Monday, 1 September 2008

The Vice-President: His Duty, Status and Demand

The election to the post of first Vice-President (VP), let alone the President, of the Republic of Nepal is not an easy one as our recent experience suggests. No one knows it better than VP Pramananda Jha. Before the election, the name of the post itself was sufficient to excite the candidates. In that process very few seem to care about the nature of the job and the responsibility that the office holder has to carry overtime. Now, Mr. Pramananda Jha has fully realized that his job is not different from the one described by the first Vice-President of the United States of America Mr. John Adams. He described his job as "the most insignificant office that ever the invention of man contrived or his imagination conceived". More than a century after Mr. Adams, John Nance Garner, the first Vice-President under Roosevelt, dismissed the job of Vice-President "as not worth a pitcher of warm piss". In the words of Mr. Jha too, "Except working as the head of state in the absence of the President, the constitution has not given any role to the Vice-President". In that sense, the responsibility of Nepal's Vice-President is still less than that of the United States, where the Vice-President has at least to chair the meeting of the Senate.

In the United States, where nine of the Vice-Presidents have gone on to be Presidents due to death or resignation of the President, the job of the Vice-President is always taken very lightly by the public at all levels.
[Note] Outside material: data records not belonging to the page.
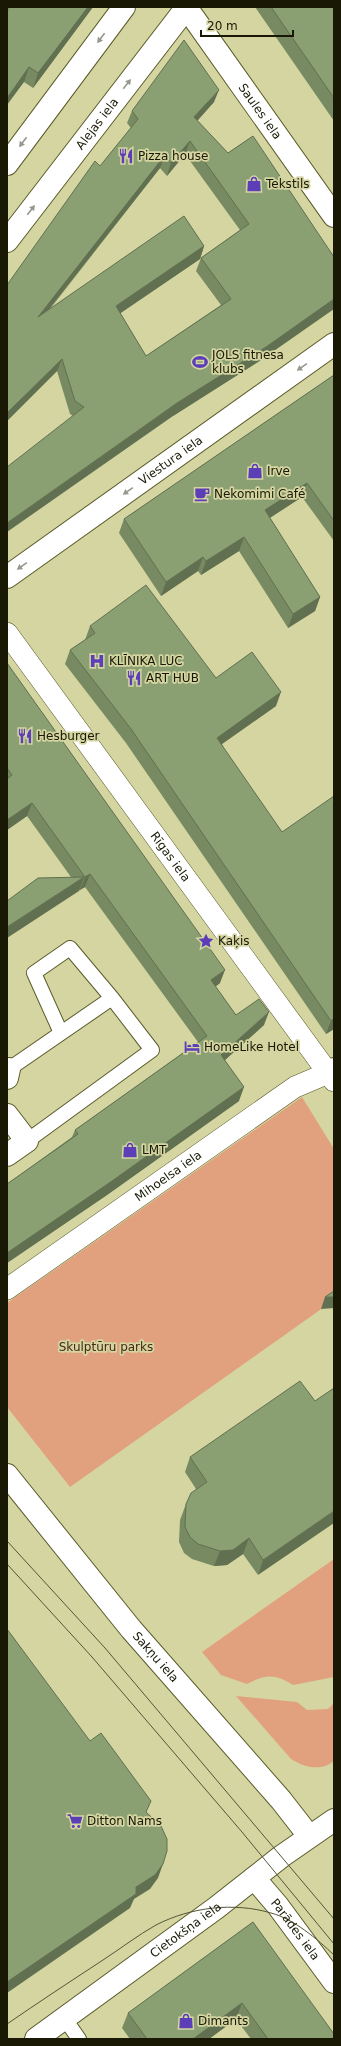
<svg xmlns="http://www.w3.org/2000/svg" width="341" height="2046" font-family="'DejaVu Sans',sans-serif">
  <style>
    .green { fill: #e2a17e }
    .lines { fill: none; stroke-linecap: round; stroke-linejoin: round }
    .service-casing { stroke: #5a5a2a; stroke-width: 16 }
    .pedestrian-casing { stroke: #5a5a2a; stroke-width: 22 }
    .minor-casing { stroke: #5a5a2a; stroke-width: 24 }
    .tertiary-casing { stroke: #5a5a2a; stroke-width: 24 }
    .service { stroke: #fff; stroke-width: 14 }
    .pedestrian { stroke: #fff; stroke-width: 21 }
    .minor { stroke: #fff; stroke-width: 22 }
    .tertiary { stroke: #fff; stroke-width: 22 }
    .tram { stroke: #555538; stroke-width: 1 }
    .wall { fill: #778a62; fill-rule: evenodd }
    .shaded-wall { fill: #617050 }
    .building { fill: #8aa072; stroke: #617050; fill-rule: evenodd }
    .oneway { fill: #97978e }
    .labels { text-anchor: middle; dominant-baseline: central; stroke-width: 3.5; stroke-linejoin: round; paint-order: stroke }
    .street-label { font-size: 12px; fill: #181805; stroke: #d4d5a1 }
    .poi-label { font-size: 12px; fill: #181805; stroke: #d4d5a1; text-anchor: start }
    .park-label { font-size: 12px; fill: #472613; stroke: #d4d5a1 }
  </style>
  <rect width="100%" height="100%" fill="#d4d5a1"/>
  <path class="green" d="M302,1097L334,1149V1300L70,1487L7,1407V1303Z
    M334,1559V1677L293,1685C275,1674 266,1674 247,1684L221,1675L202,1652Z
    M236,1696L297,1702L307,1710L328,1709L334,1703V1761C320,1772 304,1767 291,1759Z"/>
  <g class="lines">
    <defs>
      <path id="service" d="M61,1033L34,973L70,948L112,998
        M9,1069L112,998L152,1050L27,1141
        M65,2019L79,2039"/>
      <g id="pedestrian">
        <path id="s1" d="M7,633L334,1081"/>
        <path id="s2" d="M7,1289L295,1087L328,1073"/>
      </g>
      <g id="minor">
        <path id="s3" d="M186,7L334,216"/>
        <path d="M7,164L124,7"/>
        <path id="s4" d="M7,241L187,7"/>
        <path d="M7,1069H9L7,1078"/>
        <path d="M328,1073L334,1069"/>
        <path d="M7,1115L27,1141L7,1155"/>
        <path id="s5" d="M7,1475L131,1629L281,1800L309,1836"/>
        <path id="s6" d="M254,1878L278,1906L334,1982"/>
        <path id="s7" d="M36,2039L216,1908L282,1856L334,1820"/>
      </g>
      <g id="tertiary">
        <path id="s8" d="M7,577L334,344"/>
      </g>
    </defs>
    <use href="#service" class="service-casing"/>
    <use href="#pedestrian" class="pedestrian-casing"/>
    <use href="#minor" class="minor-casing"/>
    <use href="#tertiary" class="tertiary-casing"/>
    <use href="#service" class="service"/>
    <use href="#pedestrian" class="pedestrian"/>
    <use href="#minor" class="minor"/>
    <use href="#tertiary" class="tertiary"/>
    <path class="tram" d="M7,1541L105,1648L334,1919
      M7,1564L92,1657L242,1832L334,1944
      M7,2024C39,2002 71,1981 103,1960C120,1949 138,1935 156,1925C191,1907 234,1902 271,1913C294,1919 317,1939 334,1955"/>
  </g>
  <path class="wall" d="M93,7L33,88L24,82L7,11Z
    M255,7H334V121Z
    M214,102L197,121L228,153L253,136L261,360L173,416H73L70,414L57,371L7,421L100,166L131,128L127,123L132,111ZM185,154L240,230L201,258L196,271L221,305L146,356L120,313L200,259L204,246L50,309L160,168L167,176Z
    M334,375V541L302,497L270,518L320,597L315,611L288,628L239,551L201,575L198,571L161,596L119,533L124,519Z
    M90,626L216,678L276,706L222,744L334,1029L326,1034L126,743L65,664L70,650L85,640Z
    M7,663L220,983L215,987L236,1015L264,1025L225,1060L239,1101L107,1195L7,1263V1184L72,1137L75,1130L198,1042L85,887L80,890V889L79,891L71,877L27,816L7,830Z
    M334,1388L258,1575L243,1554L227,1565L214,1566L192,1559L184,1553L179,1542L180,1520L186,1504L196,1489L185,1472L190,1457L315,1401Z
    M253,1922L334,2039H251L236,2019L209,2039H130L122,2028L128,2013Z"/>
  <path class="shaded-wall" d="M88,7H93L33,88L38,73Z
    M29,67L24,82L7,105V98Z
    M219,90L214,102L189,130L194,117Z
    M190,141L185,154L167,176L171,163Z
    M165,155L160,168L33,329L38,317Z
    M204,246L200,259L112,319L116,306Z
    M334,299V309L261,360L173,416L7,532V523L177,403Z
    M62,359L57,371L7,421V413Z
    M307,483L302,497L260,524L265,510Z
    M244,537L239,551L201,575L206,561Z
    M203,557L198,571L161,596L166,582Z
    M320,597L315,611L288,628L293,614Z
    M281,692L276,706L212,751L217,738Z
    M32,803L27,816L7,830V820Z
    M90,874L85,887L80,890L85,877Z
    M84,877L79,891L7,938V927Z
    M225,970L220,983L206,994L211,980Z
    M269,1012L264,1025L216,1068L221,1055Z
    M334,1018V1029L326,1034L331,1021Z
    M244,1087L239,1101L107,1195L7,1263V1253Z
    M325,1297H334V1308L321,1309Z
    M334,1511V1523L258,1575L263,1560Z
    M249,1538L243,1554L227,1565L214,1566L220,1551Z
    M163,1864L158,1878L150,1889L134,1899L130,1908L7,1993V1982L136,1887Z
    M242,2003L236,2019L209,2039H193Z"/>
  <path class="building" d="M10,7H88L38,73L29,67L7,98V11Z
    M271,7H334V98Z
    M184,40L219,90L194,117L228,153L253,136L334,257V299L266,347L177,403L7,523V467L84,407L75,401L62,359L7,413V285L95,161L100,166L138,119L132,111ZM190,141L249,224L201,258L231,299L146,356L116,306L204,246L184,216L38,317L165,155L171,163Z
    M334,375V521L307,483L265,510L320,597L293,614L244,537L206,561L203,557L166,582L124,519Z
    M146,585L216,678L252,652L281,692L217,738L282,832L334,796V1018L331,1021L131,729L70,650L95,633L90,626Z
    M7,663L225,970L211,980L236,1015L259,999L269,1012L221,1055L244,1087L112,1181L7,1253V1184L78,1134L75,1130L207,1036L90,874L85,877L32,803L7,820V779L12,775L7,768Z
    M84,877L7,927V901L38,878Z
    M334,1291V1297H325Z
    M300,1381L315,1401L334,1388V1511L263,1560L249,1538L233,1550L220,1551L198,1544L190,1537L185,1527L186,1504L191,1493L207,1482L190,1457Z
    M7,1629L90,1741L101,1733L151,1801L146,1812L161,1826L167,1839V1851L163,1864L155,1875L136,1887V1894L7,1982Z
    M253,1922L334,2034V2039H268L242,2003L193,2039H147L128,2013Z"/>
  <defs><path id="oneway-solid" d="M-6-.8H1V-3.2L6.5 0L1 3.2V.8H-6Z"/></defs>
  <g class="oneway">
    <use href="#oneway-solid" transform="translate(101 38) rotate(127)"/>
    <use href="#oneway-solid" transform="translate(127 84) rotate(-52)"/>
    <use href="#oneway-solid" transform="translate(23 142) rotate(127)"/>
    <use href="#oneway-solid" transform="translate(31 210) rotate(-52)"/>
    <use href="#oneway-solid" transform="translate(302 367) rotate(145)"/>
    <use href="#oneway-solid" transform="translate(128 491) rotate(145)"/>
    <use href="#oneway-solid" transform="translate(22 566) rotate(145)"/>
  </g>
  <defs>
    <symbol id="restaurant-bare" viewBox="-9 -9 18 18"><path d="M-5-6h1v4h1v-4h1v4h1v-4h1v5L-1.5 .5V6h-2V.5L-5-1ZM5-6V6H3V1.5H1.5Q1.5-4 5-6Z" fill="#5c3eb6" stroke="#d4d5a1" stroke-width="2.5" paint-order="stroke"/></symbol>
    <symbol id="shop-bare" viewBox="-9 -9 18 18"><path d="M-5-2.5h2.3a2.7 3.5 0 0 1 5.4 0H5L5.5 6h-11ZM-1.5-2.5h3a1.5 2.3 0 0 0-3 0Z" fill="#5c3eb6" stroke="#d4d5a1" stroke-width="2.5" paint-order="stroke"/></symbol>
    <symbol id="stadium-bare" viewBox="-9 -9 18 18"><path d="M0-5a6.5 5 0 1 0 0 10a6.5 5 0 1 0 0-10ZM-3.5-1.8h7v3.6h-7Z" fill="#5c3eb6" stroke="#d4d5a1" stroke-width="2.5" paint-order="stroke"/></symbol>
    <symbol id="cafe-bare" viewBox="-9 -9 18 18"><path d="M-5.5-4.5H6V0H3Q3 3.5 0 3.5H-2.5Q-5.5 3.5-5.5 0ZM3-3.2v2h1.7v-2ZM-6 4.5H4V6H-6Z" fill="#5c3eb6" stroke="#d4d5a1" stroke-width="2.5" paint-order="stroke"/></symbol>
    <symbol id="hospital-bare" viewBox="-9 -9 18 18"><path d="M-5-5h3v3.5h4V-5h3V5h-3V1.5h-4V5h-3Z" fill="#5c3eb6" stroke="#d4d5a1" stroke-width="2.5" paint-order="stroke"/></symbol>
    <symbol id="sight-bare" viewBox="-9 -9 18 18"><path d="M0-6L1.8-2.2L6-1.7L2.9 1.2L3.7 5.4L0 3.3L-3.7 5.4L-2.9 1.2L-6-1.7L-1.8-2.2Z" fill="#5c3eb6" stroke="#d4d5a1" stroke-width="2.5" paint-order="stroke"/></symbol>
    <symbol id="hotel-bare" viewBox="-9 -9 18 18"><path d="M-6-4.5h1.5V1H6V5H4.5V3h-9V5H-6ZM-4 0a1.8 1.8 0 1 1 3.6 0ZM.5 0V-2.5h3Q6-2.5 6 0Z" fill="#5c3eb6" stroke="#d4d5a1" stroke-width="2.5" paint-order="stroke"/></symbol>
    <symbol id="supermarket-bare" viewBox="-9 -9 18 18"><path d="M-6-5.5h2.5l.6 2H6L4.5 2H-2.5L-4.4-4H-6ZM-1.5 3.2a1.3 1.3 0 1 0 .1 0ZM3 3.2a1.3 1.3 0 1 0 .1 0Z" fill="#5c3eb6" stroke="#d4d5a1" stroke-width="2.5" paint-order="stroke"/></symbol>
  </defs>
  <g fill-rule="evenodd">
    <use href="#restaurant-bare" x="115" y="145" width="22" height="22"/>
    <use href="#shop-bare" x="243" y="173" width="22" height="22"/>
    <use href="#stadium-bare" x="189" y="351" width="22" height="22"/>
    <use href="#shop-bare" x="244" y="460" width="22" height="22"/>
    <use href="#cafe-bare" x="191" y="483" width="22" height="22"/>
    <use href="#hospital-bare" x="86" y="650" width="22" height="22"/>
    <use href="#restaurant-bare" x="123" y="667" width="22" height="22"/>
    <use href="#restaurant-bare" x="14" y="725" width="22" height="22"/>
    <use href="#sight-bare" x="195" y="930" width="22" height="22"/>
    <use href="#hotel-bare" x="181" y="1036" width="22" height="22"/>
    <use href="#shop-bare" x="119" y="1139" width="22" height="22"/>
    <use href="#supermarket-bare" x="64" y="1810" width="22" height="22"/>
    <use href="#shop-bare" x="175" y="2010" width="22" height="22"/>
  </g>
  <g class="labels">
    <g class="street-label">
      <text stroke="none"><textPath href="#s3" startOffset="128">Saules iela</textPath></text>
      <text stroke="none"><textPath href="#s4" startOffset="148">Alejas iela</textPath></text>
      <text stroke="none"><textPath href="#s8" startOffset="201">Viestura iela</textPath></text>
      <text stroke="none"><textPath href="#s1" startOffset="277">Rīgas iela</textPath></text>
      <text stroke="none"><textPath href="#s2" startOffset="197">Mihoelsa iela</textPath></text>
      <text stroke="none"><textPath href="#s5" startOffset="235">Sakņu iela</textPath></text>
      <text stroke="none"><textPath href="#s6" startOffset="66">Parādes iela</textPath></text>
      <text stroke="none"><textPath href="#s7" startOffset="185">Cietokšņa iela</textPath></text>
    </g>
    <g class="poi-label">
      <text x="138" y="156">Pizza house</text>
      <text x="266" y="184">Tekstils</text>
      <text x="212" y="355">JOLS fitnesa<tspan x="212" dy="14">klubs</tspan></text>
      <text x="267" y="471">Irve</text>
      <text x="214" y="494">Nekomimi Café</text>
      <text x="109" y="661">KLĪNIKA LUC</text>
      <text x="146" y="678">ART HUB</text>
      <text x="37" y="736">Hesburger</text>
      <text x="218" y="941">Kaķis</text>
      <text x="204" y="1047">HomeLike Hotel</text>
      <text x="142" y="1150">LMT</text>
      <text x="87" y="1821">Ditton Nams</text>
      <text x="198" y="2021">Dimants</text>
    </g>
    <g class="park-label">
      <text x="106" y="1347">Skulptūru parks</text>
    </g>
  </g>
  <rect width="341" height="2046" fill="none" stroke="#181805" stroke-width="16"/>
  <path d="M201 30v6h92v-6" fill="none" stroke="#181805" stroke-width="2"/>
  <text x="207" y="30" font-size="12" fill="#181805" stroke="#d4d5a1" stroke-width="3" paint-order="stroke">20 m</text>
</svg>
As the story goes, it is said that a man had two sons. One of them was a teacher of a primary school and his great grandson is now a professor in a college in the south. It is said that the other son was elected to the post of Vice- President and nobody knew nothing about him and his family after that.

We will not be surprised if Mr. Jha's comment, after some time, would become more harsh than that. First of all, it is a temporary post for a limited period of a government whose main job is to frame the constitution of the Federal Republic of Nepal. Secondly, the responsibility of his boss, the President, is only ceremonial, unlike the President of the United States, and, he, therefore, cannot provide any task to keep him busy.
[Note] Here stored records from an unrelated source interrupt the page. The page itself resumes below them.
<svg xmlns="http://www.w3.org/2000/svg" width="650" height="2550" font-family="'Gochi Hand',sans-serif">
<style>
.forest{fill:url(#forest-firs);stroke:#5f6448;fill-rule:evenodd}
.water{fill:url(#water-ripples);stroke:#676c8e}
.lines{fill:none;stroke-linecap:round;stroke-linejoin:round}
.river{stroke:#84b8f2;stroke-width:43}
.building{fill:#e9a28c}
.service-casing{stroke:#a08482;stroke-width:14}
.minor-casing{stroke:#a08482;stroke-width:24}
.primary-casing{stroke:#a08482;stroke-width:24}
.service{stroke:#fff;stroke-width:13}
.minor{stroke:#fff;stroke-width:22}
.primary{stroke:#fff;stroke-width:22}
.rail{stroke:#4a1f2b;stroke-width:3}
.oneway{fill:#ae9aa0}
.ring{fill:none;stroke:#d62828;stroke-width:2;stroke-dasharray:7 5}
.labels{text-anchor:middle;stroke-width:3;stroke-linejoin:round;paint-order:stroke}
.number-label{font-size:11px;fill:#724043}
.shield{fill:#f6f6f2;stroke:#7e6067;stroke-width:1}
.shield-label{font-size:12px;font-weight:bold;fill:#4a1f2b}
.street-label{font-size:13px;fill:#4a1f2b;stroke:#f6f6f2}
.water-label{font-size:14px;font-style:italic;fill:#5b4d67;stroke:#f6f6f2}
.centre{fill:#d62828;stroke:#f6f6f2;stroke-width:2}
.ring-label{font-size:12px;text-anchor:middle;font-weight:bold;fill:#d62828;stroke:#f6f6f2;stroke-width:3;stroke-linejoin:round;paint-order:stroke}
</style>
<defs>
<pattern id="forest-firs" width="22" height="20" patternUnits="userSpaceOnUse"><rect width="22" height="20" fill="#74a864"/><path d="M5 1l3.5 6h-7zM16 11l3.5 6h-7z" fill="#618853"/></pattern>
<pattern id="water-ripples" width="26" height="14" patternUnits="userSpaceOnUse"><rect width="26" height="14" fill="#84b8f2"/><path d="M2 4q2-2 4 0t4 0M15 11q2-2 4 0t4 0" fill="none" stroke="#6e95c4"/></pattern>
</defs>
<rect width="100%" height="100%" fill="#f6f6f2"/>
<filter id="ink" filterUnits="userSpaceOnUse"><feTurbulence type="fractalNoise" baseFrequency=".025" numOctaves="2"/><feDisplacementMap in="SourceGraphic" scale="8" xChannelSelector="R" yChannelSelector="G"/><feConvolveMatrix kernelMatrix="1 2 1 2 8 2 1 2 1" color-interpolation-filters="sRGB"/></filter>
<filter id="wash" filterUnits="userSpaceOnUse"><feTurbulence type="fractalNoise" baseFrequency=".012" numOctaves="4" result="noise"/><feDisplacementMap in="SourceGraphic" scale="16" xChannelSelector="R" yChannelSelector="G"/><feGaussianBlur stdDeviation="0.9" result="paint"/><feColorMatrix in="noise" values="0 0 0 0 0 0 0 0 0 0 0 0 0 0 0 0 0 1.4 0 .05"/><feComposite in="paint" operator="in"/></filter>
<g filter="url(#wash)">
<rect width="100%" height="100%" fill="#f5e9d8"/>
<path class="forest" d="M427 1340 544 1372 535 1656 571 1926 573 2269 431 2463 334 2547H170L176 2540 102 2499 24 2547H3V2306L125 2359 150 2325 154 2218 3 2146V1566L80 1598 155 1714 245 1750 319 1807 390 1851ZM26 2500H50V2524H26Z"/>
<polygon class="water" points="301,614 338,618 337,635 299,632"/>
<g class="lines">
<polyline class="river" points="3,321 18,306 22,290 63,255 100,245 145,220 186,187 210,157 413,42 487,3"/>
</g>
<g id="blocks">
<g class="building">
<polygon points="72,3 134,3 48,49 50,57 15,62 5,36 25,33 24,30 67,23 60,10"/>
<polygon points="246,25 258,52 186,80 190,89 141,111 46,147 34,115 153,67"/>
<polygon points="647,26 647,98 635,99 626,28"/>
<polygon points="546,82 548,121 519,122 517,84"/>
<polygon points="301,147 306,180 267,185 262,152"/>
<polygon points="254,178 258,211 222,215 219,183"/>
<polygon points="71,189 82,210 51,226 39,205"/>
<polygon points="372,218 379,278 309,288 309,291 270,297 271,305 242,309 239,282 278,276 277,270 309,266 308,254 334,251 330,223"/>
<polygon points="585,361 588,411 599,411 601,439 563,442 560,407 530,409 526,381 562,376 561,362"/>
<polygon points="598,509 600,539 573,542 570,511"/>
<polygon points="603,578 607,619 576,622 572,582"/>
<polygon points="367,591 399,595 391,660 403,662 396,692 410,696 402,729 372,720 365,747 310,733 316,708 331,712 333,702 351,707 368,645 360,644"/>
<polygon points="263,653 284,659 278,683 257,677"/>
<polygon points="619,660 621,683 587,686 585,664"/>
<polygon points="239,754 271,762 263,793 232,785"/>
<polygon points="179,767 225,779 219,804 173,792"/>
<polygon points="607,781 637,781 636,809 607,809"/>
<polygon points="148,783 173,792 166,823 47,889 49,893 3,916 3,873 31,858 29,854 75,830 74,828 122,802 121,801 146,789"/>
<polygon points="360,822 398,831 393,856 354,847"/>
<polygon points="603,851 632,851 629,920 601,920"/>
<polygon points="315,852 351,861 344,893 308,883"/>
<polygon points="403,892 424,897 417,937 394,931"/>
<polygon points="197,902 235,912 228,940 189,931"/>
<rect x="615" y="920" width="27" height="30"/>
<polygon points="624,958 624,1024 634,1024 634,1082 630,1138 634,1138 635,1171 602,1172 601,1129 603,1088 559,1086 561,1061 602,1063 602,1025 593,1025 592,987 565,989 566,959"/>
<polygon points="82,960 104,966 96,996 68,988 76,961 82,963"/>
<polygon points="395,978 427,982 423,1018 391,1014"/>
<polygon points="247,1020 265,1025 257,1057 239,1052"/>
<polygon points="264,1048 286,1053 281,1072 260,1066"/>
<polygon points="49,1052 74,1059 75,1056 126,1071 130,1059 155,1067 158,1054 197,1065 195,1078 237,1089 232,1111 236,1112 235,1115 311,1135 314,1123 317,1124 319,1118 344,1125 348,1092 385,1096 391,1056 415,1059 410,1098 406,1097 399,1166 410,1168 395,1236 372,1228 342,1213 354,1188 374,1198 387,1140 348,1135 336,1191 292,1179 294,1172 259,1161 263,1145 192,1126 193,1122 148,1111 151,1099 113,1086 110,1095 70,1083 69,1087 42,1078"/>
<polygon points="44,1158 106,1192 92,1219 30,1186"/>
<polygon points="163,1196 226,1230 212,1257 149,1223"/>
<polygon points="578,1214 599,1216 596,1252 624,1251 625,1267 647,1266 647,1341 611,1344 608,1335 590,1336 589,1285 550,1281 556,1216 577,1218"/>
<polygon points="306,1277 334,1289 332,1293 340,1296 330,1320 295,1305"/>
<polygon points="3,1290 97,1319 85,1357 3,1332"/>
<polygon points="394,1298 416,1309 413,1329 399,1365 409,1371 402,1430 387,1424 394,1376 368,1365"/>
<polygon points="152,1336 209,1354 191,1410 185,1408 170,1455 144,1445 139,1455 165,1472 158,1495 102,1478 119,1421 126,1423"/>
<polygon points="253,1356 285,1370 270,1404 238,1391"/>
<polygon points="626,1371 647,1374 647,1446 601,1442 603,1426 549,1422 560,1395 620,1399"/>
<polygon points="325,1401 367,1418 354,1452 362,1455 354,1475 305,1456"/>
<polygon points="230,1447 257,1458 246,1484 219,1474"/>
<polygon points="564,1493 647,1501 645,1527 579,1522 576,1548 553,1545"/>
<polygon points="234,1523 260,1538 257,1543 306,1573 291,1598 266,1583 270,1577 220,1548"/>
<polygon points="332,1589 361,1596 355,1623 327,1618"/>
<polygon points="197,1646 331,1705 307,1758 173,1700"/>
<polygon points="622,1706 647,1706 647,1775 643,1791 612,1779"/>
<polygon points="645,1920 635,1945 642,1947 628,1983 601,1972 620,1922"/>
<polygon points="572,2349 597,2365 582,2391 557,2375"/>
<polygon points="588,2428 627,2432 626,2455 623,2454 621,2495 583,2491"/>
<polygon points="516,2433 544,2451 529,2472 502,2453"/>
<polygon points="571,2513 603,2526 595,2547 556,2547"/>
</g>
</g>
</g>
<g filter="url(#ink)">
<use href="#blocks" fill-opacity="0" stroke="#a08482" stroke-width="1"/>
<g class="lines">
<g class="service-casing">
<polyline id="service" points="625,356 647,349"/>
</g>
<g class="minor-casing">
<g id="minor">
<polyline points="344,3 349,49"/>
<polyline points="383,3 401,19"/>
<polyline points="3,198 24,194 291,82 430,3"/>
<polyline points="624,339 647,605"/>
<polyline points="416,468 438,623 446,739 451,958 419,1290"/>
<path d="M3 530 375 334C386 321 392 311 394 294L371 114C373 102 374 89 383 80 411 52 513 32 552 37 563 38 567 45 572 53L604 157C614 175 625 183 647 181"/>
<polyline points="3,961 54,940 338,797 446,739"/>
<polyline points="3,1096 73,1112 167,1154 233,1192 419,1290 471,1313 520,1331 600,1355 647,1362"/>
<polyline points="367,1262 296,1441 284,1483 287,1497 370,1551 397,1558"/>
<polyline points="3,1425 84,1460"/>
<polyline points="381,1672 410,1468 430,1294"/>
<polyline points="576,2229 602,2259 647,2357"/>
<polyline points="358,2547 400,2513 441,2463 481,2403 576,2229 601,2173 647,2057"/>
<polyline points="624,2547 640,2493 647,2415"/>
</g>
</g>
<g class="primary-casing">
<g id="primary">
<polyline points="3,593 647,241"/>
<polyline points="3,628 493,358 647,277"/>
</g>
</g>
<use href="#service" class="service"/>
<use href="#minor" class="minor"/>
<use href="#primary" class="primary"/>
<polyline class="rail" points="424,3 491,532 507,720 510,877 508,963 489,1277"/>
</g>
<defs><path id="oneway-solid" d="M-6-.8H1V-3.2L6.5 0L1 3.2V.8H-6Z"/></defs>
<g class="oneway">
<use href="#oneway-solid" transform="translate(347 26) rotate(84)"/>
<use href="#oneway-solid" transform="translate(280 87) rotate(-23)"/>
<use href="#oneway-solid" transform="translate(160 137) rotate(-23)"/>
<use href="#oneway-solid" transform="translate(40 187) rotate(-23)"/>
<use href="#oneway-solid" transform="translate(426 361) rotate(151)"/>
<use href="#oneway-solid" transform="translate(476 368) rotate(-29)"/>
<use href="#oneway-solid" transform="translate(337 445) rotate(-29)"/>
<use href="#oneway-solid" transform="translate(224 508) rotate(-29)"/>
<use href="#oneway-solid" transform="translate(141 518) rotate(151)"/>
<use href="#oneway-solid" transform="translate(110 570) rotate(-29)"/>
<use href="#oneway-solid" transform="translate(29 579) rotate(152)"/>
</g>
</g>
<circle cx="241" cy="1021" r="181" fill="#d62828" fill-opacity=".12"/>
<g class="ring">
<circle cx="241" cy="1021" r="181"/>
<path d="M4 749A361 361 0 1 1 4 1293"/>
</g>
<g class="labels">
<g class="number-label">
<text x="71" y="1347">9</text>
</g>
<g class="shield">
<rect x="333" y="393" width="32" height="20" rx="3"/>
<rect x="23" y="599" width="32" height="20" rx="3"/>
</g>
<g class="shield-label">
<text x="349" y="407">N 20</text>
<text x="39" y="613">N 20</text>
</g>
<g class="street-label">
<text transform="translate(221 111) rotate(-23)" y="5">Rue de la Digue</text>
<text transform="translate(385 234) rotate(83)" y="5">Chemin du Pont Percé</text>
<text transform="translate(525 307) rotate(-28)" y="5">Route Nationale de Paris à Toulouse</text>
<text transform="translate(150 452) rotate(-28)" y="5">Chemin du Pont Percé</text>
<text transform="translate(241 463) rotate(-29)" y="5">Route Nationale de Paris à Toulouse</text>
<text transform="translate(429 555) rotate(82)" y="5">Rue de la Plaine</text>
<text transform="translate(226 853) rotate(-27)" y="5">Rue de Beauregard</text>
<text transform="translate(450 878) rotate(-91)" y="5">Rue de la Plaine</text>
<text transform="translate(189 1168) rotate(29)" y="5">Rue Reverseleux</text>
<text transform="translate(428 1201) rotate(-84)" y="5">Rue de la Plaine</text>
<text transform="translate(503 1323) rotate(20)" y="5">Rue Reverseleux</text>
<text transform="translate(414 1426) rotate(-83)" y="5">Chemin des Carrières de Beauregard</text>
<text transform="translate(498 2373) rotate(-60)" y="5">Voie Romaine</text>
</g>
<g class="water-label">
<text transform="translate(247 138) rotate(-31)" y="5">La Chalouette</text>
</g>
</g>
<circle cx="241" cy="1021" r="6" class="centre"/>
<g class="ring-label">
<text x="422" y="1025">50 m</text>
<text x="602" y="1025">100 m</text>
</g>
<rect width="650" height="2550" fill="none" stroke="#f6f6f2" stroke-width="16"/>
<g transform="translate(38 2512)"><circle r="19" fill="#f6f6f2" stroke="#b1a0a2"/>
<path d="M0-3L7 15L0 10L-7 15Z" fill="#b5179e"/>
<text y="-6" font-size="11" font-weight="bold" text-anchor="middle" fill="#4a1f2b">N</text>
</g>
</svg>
Nevertheless, the Vice-President, talking to a selected media person at his office in Bahadur Bhaban- it is easy to wonder why he visits his office and how he passes his time there - said that "Time has come to give more responsibility to the President and the Vice-President. My opinion is that all things should go to the President through me. I have talked to the President in this regard." We do not know the response of the President but a detail study of his talk with the media shows that he has no respect for public money. Mr. Jha is trying to create another layer of bureaucracy with tax money by creating a post of Co-President.

He, therefore, proposed to increase the size of his office staff for nothing. According Himalayan News Service, "Jha urged the government to appoint press, political and foreign advisors to him. The Vice-President also called the government to provide funds to him so that he can provide relief to the helpless people, who frequent his office every day". Mr. Jha also asked the Constituent Assembly to make arrangements for his participation in CA sessions (The Himalayan Times, August 21, 2008). We will leave the reader to make his own conclusion from this observation coming from a man of Mr. Jha's position.(We have not touched his problem with the public due to his use of language in the swearing in ceremony at Shital Niwas and the case related with that in the Supreme Court).

The government has to be careful not to waste a single rupee to fulfill the demand of a person for whom we can show only pity for holding such a worthless job. We knew in the election that he represented the people, the strength of the people and he won the election. It was, however, not because of his character but because of method used by the political party that he was affiliated with at that time. Now he is only the Vice-President. It will remain so. We must remain unchanged. Respect for public money most remain the supreme goal for every government.